È bastato uno spezzone di pochi secondi per riaccendere una delle polemiche più infiammate della presidenza di Donald Trump: un video condiviso nella notte su Truth Social — la sua piattaforma social personale — raffigurava l’ex presidente Barack Obama e la first lady Michelle Obama come scimmie in un contesto che richiama un’immagine stereotipata e razzista.

La clip più ampia, della durata di circa un minuto, era incentrata su false accuse di brogli elettorali nel Michigan durante le elezioni del 2020, narrativa ripetuta da Trump nonostante le sentenze giudiziarie che ne hanno smentito i contenuti. Verso la fine del video comparivano le immagini generate dall’intelligenza artificiale con i volti dei coniugi Obama sovrapposti ai corpi di scimmie, accompagnate da una musica ispirata a The Lion Sleeps Tonight.


Reazioni e condanne bipartisan

La diffusione del video ha scatenato una forte reazione in entrambi gli schieramenti politici. Il senatore repubblicano Tim Scott, uno dei pochi leader afroamericani del suo partito, ha definito la pubblicazione “la cosa più razzista mai vista provenire dalla Casa Bianca” e ha chiesto la sua immediata rimozione.

Gavin Newsom, governatore della California e possibile candidato democratico alla Casa Bianca nel 2028, ha definito il gesto “disgustoso” su X, chiedendo a tutti i repubblicani di condannarlo. Anche esponenti democratici, tra cui il leader di minoranza alla Camera Hakeem Jeffries, hanno criticato duramente il contenuto.

Queste reazioni si inseriscono in un contesto già segnato da tensioni razziali e accuse di linguaggio divisivo nella retorica politica statunitense, in particolare durante il secondo mandato di Trump.


La difesa della Casa Bianca e la cancellazione del video

Inizialmente la portavoce della Casa Bianca, Karoline Leavitt, ha cercato di ridimensionare le critiche, descrivendo il video come un “meme di internet” tratto da una reinterpretazione satirica del film Il Re Leone, dove Trump sarebbe il “Re della Giungla” e i democratici personaggi del film.

Tuttavia, dopo le dure reazioni politiche e il coinvolgimento di figure repubblicane critiche, il post è stato rimosso dal profilo di Trump. Un funzionario ha poi affermato che il contenuto era stato “erroneamente pubblicato da uno staffer”, e che il presidente non avrebbe visionato la porzione offensiva del video.

In conferenza stampa Trump ha difeso la decisione, sostenendo di non aver visto la parte controversa del video e ribadendo di non ritenere di aver commesso un errore, pur dichiarando di “condannare” gli aspetti razzisti una volta messogli davanti.
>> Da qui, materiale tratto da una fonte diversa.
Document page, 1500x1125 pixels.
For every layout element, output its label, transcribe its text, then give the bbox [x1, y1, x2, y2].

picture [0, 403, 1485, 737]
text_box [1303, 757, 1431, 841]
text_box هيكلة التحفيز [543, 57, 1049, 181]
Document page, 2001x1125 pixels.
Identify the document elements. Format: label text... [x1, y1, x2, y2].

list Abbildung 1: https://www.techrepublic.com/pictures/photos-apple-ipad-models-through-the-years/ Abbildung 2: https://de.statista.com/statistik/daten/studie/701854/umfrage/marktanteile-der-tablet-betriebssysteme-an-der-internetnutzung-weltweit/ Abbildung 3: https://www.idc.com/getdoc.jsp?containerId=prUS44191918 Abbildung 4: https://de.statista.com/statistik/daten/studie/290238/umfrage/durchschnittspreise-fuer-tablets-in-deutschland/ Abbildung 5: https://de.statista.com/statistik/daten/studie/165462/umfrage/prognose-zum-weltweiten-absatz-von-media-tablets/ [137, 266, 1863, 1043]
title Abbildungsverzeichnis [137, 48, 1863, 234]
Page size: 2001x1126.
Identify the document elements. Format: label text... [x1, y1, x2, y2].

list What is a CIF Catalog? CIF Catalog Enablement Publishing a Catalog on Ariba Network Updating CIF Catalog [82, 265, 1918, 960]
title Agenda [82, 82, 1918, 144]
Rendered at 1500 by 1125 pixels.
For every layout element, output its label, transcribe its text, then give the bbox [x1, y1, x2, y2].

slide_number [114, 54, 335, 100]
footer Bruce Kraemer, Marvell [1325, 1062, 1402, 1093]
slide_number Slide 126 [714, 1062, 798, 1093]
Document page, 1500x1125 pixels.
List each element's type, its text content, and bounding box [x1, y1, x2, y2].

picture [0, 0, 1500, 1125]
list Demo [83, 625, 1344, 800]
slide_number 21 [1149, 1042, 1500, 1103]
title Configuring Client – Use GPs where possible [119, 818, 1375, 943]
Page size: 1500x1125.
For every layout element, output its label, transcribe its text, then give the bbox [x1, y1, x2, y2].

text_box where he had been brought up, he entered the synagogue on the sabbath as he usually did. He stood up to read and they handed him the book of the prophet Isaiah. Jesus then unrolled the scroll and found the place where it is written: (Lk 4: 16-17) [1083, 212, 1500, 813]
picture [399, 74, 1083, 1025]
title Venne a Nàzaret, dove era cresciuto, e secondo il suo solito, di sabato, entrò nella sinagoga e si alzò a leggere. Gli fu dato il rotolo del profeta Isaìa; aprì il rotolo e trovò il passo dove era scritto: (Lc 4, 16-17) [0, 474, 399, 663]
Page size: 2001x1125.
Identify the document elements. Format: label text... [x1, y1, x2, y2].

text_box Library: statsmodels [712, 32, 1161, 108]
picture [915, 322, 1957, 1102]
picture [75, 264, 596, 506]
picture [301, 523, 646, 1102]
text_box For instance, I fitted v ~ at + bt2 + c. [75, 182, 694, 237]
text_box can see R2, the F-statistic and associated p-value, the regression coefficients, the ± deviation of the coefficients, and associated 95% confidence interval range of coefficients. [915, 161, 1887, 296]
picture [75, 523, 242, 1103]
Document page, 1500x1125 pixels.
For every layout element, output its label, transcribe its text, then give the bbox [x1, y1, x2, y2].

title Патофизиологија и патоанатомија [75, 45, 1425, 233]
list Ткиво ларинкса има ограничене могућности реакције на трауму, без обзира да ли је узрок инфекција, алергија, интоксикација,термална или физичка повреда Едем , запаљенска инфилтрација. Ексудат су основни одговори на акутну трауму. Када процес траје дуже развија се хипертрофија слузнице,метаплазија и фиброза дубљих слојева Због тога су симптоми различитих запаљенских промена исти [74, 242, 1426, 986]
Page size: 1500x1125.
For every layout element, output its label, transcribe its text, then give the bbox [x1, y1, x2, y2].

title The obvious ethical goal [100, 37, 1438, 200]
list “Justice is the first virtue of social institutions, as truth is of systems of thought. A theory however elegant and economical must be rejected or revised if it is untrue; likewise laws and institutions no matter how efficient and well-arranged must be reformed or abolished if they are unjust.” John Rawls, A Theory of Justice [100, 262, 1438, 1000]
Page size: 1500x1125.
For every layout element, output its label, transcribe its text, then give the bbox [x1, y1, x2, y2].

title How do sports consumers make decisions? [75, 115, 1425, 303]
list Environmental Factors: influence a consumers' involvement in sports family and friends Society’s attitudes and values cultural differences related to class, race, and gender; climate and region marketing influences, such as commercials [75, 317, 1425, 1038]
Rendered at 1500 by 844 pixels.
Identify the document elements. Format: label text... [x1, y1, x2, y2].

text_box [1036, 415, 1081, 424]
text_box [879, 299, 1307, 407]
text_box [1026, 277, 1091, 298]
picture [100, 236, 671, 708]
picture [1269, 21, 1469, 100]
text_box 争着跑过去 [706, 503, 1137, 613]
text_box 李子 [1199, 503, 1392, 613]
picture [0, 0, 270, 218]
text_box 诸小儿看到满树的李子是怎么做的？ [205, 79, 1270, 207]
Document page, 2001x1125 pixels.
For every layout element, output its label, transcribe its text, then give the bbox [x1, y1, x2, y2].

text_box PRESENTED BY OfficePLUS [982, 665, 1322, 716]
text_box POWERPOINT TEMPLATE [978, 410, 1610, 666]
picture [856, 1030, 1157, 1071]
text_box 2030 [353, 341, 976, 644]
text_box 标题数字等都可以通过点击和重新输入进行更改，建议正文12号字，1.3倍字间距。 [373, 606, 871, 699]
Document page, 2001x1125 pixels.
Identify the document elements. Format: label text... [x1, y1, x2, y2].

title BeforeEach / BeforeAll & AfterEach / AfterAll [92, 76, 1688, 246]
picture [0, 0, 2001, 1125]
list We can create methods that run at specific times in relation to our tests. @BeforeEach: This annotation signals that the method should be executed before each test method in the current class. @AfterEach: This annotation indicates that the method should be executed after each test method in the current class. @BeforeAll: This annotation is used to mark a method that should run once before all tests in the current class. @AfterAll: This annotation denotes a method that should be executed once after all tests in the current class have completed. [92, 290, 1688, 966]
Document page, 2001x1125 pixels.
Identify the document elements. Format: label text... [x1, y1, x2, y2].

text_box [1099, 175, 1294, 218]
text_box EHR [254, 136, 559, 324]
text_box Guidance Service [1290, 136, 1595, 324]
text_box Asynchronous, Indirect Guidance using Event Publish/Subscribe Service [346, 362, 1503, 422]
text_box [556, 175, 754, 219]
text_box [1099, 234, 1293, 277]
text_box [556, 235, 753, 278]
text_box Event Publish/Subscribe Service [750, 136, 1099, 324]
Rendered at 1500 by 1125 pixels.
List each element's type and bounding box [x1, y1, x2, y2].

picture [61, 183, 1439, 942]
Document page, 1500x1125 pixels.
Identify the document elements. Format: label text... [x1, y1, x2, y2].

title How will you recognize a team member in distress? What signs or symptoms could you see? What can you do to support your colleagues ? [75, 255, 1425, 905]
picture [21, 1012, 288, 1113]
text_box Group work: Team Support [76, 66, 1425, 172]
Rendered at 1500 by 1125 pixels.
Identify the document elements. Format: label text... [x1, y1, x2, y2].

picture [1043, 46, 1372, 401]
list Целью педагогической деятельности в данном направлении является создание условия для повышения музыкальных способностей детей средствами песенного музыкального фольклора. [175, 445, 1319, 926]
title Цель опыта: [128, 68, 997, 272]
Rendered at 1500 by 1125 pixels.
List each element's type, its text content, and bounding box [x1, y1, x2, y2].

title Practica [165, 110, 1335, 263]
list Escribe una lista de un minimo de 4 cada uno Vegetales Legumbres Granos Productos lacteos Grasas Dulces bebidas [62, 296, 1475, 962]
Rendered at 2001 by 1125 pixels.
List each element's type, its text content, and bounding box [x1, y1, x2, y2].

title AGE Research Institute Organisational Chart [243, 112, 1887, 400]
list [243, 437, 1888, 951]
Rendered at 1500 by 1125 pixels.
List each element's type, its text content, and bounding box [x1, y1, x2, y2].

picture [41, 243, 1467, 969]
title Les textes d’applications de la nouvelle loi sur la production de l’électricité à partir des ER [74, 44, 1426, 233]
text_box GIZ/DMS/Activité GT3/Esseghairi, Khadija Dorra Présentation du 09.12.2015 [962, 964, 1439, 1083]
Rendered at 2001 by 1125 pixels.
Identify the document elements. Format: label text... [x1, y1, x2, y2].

Un episodio che riaccende vecchi fantasmi

Questa non è la prima volta che Trump è coinvolto in episodi controversi legati a contenuti diffusi online o a dichiarazioni percepite come insensibili o divisive. In passato ha condiviso altri video generati dall’IA e accuse infondate contro Obama, incluso un meme che mostrava l’ex presidente in manette.

L’uso di immagini stereotipate e allusioni razziste richiama tropi storici di disumanizzazione, soprattutto quando coinvolge figure di rilievo come Barack e Michelle Obama, primo presidente afroamericano nella storia degli Stati Uniti e sua moglie.


Il dibattito sulla libertà di espressione e l’etica dei social

L’episodio solleva interrogativi più ampi sulla responsabilità dei leader politici nell’uso dei social media e sulla diffusione di contenuti generati dall’intelligenza artificiale che possono avere impatti profondi sul dibattito pubblico.
Critici sostengono che la diffusione di tali immagini deteriori ulteriormente il clima politico e culturale, mentre sostenitori della libertà di espressione sottolineano la difficoltà di tracciare confini netti tra satira, parodia e propaganda.


In un momento storico in cui le tensioni razziali e politiche restano forti negli Stati Uniti e nel mondo, l’episodio del video sugli Obama rappresentati come scimmie segna un nuovo capitolo nella discussione su come i social, la politica e l’intelligenza artificiale si intrecciano con l’etica e la leadership pubblica.